With the angry rant over, I’ll put my flag away and let’s crunch some numbers, whānau!
As much as aunty Cindy has won the hearts of all New Zealanders during her term, it’s always difficult to have complete faith in the government; it’s like watching an episode of Game of Thrones and you’re sitting there going “aight, who’s about to get their skull crushed now?”. Surprisingly, the support for Māori is looking pretty promising this time around. It has almost doubled since last year with over $900 million going towards Māori whānau, communities and tamariki.
The big winner on the day is Education with support to Māori learners. The teaching grad in me is disheartened to know that the pay is still going to be shit, but the optimist in me is stoked to see that Māori Education, specifically Kōhanga Reo, is finally going to get the recognition it deserves. There’s also $50mil going towards Māori trades and apprenticeships which caters to our Māori youth–which is kind of ironic because they’re usually the ones that aren’t supported in mainstream education. But hey, it’s a step in the right direction!

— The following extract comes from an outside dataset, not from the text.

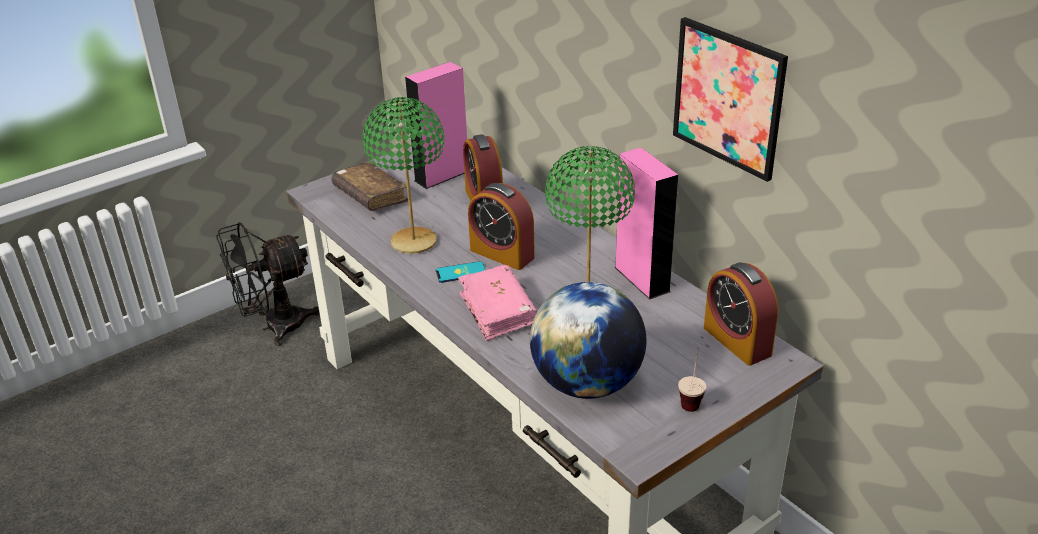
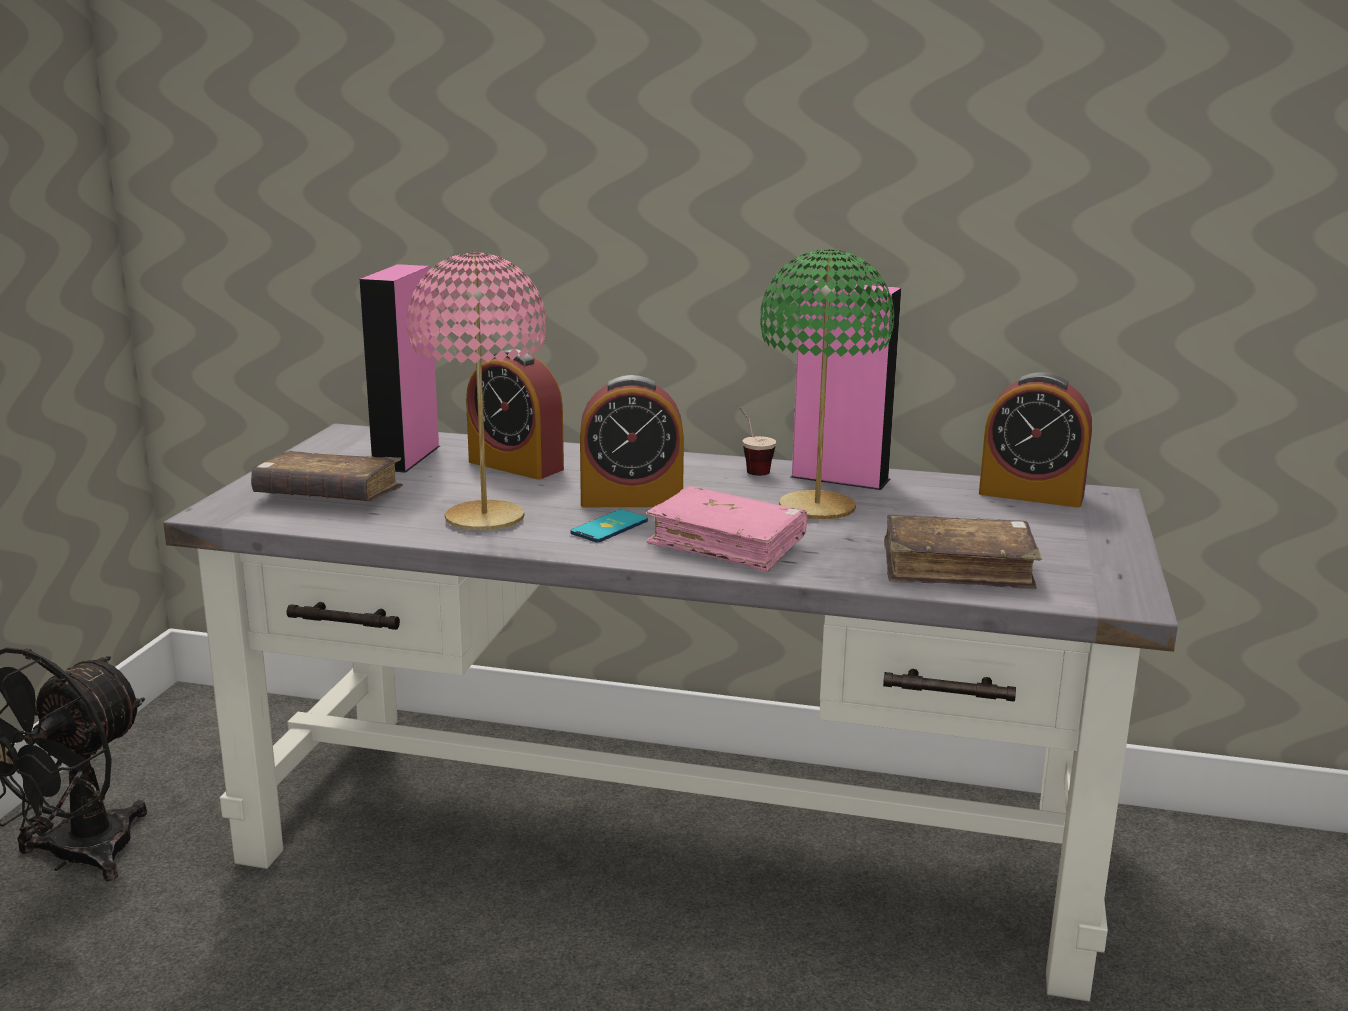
camera: 40 degrees left, 15 degrees down
green table lamp [362,97,444,254] -> pink table lamp [407,252,546,530]
globe [530,282,647,399] -> brown book [884,515,1042,589]
picture [673,17,788,182] -> none
cup [678,348,706,412] -> cup moved to [739,407,776,476]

As much as Simon Bridges can say the government isn’t doing enough to support child poverty, when he decides to chuck his pounamu on for the day, I think it’s pretty fair to say that aunty has done a lot more than “that last government” (cue Savage by Megan Thee Stallion). To see a huge chunk of money going towards Oranga Tamariki just goes to show that this government does believe that song from Whitney Houston, the children are the future, and definitely more important than designing a new flag for the country. But surely no party would think that’s a goo… Oh wait.

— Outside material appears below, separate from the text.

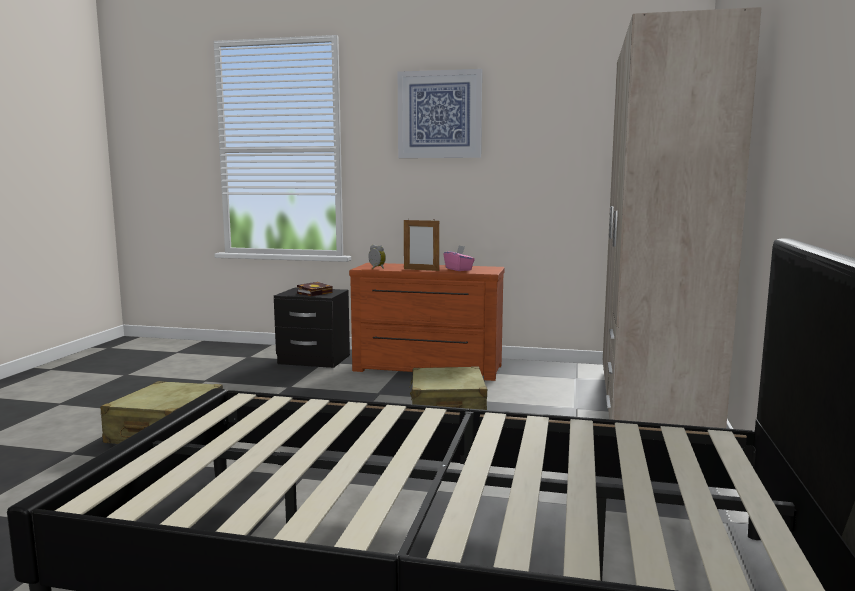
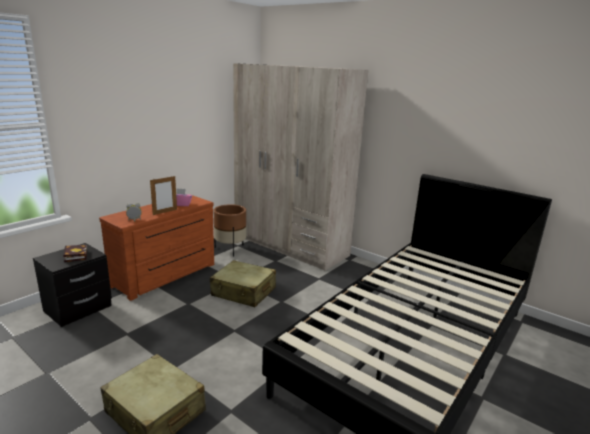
camera: 65 degrees left, 10 degrees up
picture [398,69,482,158] -> none
none -> brown planter [214,204,246,257]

This budget hits at a strange time though. With the announcement of level 2 bringing joy to the hearts of lonely elderly people and horny teenagers that can cash in on their swipes, it left a lot of Māori confused. If you didn’t see anything on social media this week, then you probably need to diversify your friend list, but in the meantime, I’ll fill you in:
Marae were very specifically mentioned as a place that police can enter to enforce the law.

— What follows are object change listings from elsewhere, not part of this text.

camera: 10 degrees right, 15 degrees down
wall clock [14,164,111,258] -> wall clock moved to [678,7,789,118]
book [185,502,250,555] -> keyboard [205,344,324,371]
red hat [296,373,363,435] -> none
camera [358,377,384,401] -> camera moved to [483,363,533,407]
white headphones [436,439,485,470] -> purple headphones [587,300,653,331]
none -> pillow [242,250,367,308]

Funeral and tangihanga were only allowed 10 people to gather and mourn (yes I know this has changed, don’t @ me).
As someone who has been involved in the realm of politics (weird flex), albeit on the student level, I can understand that sometimes people slip-up, they make mistakes, and I’d imagine even moreso when they’ve literally just tried to guide the country through a global pandemic. Most people could even say people are reading too much into it, but when instances like this continuously occur, it’s hard to put it down as an accident. So on the one hand we get back-slapped and on the next we get given a firm, sanitised handshake. If you understood my earlier reference to GOT, then you’ll know what’s good when I say, do not have a favourite character; as a Māori, we want to cheer for the good guy so badly, but we don’t know what’s around the fucking corner.
If you read the comments on social media, people will always have something to complain about: “it’s not enough” or “where’s the money coming from?” But these people could never run a country; they choose to find comfort in misery and let it comfort them like a fluffy blanket. I’m choosing to remain optimistic about the direction of financial support this time, but let’s see what happens. Winter is quite literally coming.